Christian school worker fired for Facebook posts wins right to appeal

15 July 2021

A Christian pastoral administrator sacked for two Facebook posts that raised concerns about transgenderism and sex education at her son’s Church of England primary school has won the right to appeal her case.

In September 2020, Kristie Higgs, 45, supported by the Christian Legal Centre, had challenged her employer, Farmor’s School in Fairford, Gloucestershire, for discrimination and harassment on the grounds of her Christian beliefs.

Having worked for 7 years as a pastoral assistant at Farmor’s School in Fairford, Gloucestershire, Mrs Higgs was summarily dismissed in early 2020 after sharing a petition against the extension of relationship and sex education on her private Facebook case.

After an anonymous complaint attacked Mrs Higgs’s views as “homophobic and prejudiced,” the school promptly dismissed her for bringing the school into disrepute. Last October, Bristol Employment Tribunal rejected Mrs Higgs’s claim for religious discrimination.


However, His Honour Judge Tayler, sitting in the Employment Appeal Tribunal in London this week, has called that decision into question, as he granted Mrs Higgs permission to appeal.
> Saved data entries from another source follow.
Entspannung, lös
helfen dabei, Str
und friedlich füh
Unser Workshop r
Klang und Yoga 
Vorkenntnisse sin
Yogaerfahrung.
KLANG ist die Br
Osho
HHJ Tayler said: “This appeal potentially raises important issues on the approach to be adopted by the Tribunals to manifestation and expression of beliefs”.

The Judge directed that the appeal be listed in ‘Category A’, which means the case is complex and raises points of law of public importance, and will be heard by a full three-member panel.

Barrister Richard O’Dair, representing Mrs Higgs, argued: “It is not transphobic to have doubts about gender reassignment for children”. In his submissions, Mr O’Dair described Bristol Employment Tribunal’s conclusions as “perverse” and “not a view to which one can come if one has a proper understanding of free speech”.

HHJ Tayler is best known for his earlier decision in the case of Maya Forstater, where he held that her sceptical view of transgenderism was not “worthy of respect in a democratic society” or protected by anti-discrimination law. That judgment has been recently overturned by the Employment Appeal Tribunal.

Responding to the ruling, Mrs Higgs said: “I am delighted that the judge has granted us permission to appeal. I have to continue to fight for justice so that no one else has to go through what I have. I want parents to have the freedom to bring their children up in line with their Christian beliefs, I want young children to be protected from this harmful ideology. Christians must also to be able to share their opinions and beliefs without fear of losing their jobs.”

Andrea Williams, chief executive of the Christian Legal Centre, said: “The story of Kristie Higgs should concern all of us who care about the freedom to be a Christian believer in the UK. We are pleased the judge has granted permission to appeal this crucial case.”